[[ Recorded information, beginning ]]

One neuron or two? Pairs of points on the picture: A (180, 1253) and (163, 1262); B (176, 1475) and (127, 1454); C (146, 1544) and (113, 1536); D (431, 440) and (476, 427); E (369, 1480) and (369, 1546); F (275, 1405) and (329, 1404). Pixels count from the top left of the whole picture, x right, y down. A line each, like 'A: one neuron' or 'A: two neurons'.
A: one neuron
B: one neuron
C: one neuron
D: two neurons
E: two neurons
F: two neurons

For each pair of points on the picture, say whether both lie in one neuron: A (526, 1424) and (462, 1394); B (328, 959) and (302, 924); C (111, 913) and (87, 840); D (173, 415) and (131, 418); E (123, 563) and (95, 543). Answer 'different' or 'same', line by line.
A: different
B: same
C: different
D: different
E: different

[[ Recorded information, end ]]

__Task directions__.
Print the line that contains "For each pair" and each line after it up to the end of the listing, exactly as written.

__Exercise result__.
For each pair of points on the picture, say whether both lie in one neuron: A (526, 1424) and (462, 1394); B (328, 959) and (302, 924); C (111, 913) and (87, 840); D (173, 415) and (131, 418); E (123, 563) and (95, 543). Answer 'different' or 'same', line by line.
A: different
B: same
C: different
D: different
E: different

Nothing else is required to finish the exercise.